LOUISVILLE, Ky. — Rick and Tanya were the first people Scott Marshall and I met here in Louisville. They had a little time before the afternoon shift, so they showed us around. The Louisville economy relied heavily on gambling, cigarettes and whiskey, Rick said. The Churchill Downs racetrack, Phillip Morris tobacco, and the worldwide center for commercial bourbon are all Louisville. He added that they also make a lot of baseball bats. Scott, who has been here many times, said it’s also a railroad and transportation center. Rick agreed, and said the Teamsters are the most important union in Louisville because UPS has a package hub here.
Our guides were pretty proud of Louisville’s artistic and cultural offerings. They pointed out the Muhammad Ali Peace Center is here, along with the Carl Braden Center. Scott wanted to see that, because he had known both Carl and Anne Braden back in the days when they were among the best-known civil-rights activists in the world. Carl, Rick told me, was sent to prison on bogus charges. His real crime had been to buy a house in a “white” neighborhood and try to sell it to an African American family!

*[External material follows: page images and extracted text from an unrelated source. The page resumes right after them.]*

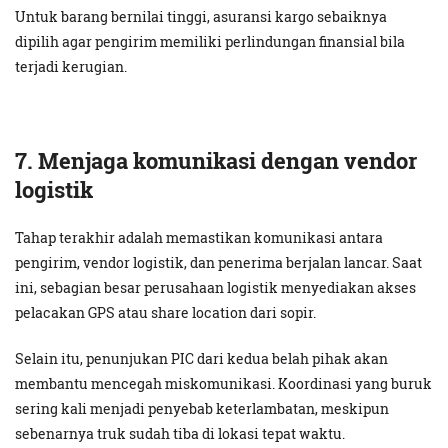
Untuk barang bernilai tinggi, asuransi kargo sebaiknya
dipilih agar pengirim memiliki perlindungan finansial bila
terjadi kerugian.
7. Menjaga komunikasi dengan vendor
logistik
Tahap terakhir adalah memastikan komunikasi antara
pengirim, vendor logistik, dan penerima berjalan lancar. Saat
ini, sebagian besar perusahaan logistik menyediakan akses
pelacakan GPS atau share location dari sopir.
Selain itu, penunjukan PIC dari kedua belah pihak akan
membantu mencegah miskomunikasi. Koordinasi yang buruk
sering kali menjadi penyebab keterlambatan, meskipun
sebenarnya truk sudah tiba di lokasi tepat waktu.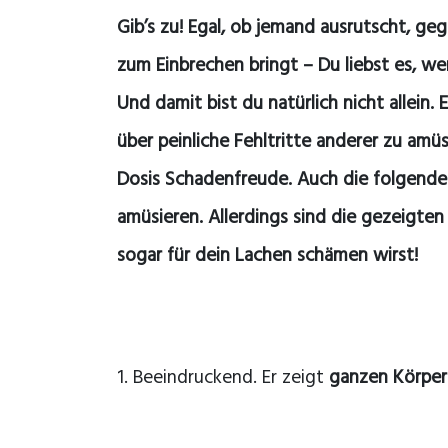
Gib’s zu! Egal, ob jemand ausrutscht, ge
zum Einbrechen bringt – Du liebst es, w
Und damit bist du natürlich nicht allein. 
über peinliche Fehltritte anderer zu amü
Dosis Schadenfreude. Auch die folgenden 
amüsieren. Allerdings sind die gezeigten
sogar für dein Lachen schämen wirst!
1. Beeindruckend. Er zeigt
ganzen Körper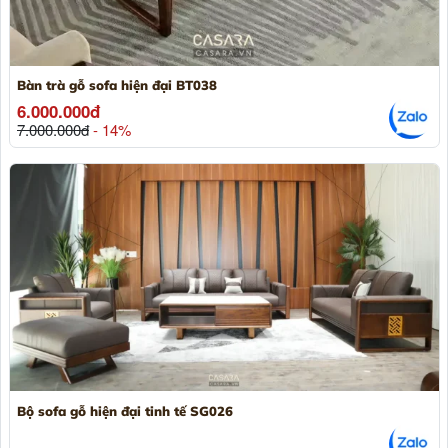
Bàn trà gỗ sofa hiện đại BT038
6.000.000đ
7.000.000đ
- 14%
Bộ sofa gỗ hiện đại tinh tế SG026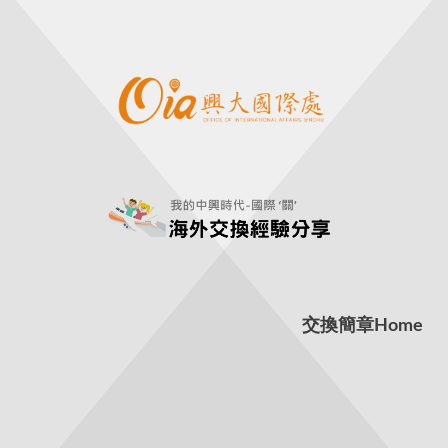
交換簡章
Home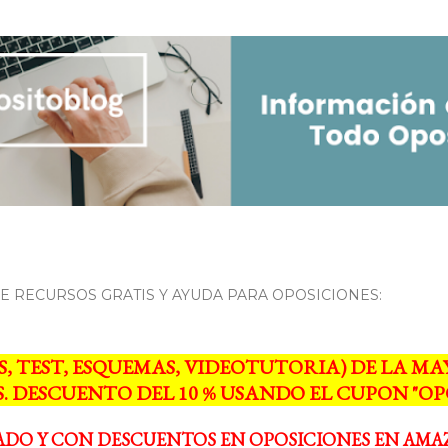
Ir al contenido principal
 RECURSOS GRATIS Y AYUDA PARA OPOSICIONES:
S, TEST, ESQUEMAS, VIDEOTUTORIA) DE LA 
. DESCUENTO DEL 10 % USANDO EL CUPON "OPO
ADO Y CON DESCUENTOS EN OPOSICIONES EN AMA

Scott had some pensive moments outside the center dedicated to his old comrades in the fight for justice. Louisville’s big political issues are similar to other cities: racism, especially against immigrants, corruption, and, more than anything else, the jobs crisis. Unemployment here even exceeds the national average, he said. The daily newspaper, the Courier-Journal, backed him up on that. It carried a long, front-page story about Ford autoworkers who had been laid off in July 2009. Most of their unemployment benefits had expired in June, but they did everything possible to stay in their homes. A bunch of them capitulated on November 14, and agreed to ship themselves off to a Chicago Ford plant for jobs with medical insurance. Most Kentuckians, of course, don’t even have that option.
Back at the motel, Scott and I e-mailed and called people for tomorrow’s meeting. They seemed pretty enthusiastic about joining the Communist Party. They are driving in from surrounding towns. They seem to bear out something that Scotty and I agreed to during our long driving hours across Texas, Arkansas, and Tennessee: People want to join the Communist Party because they see how terrible things are in America right now, and they want to be as effective as possible in making a change.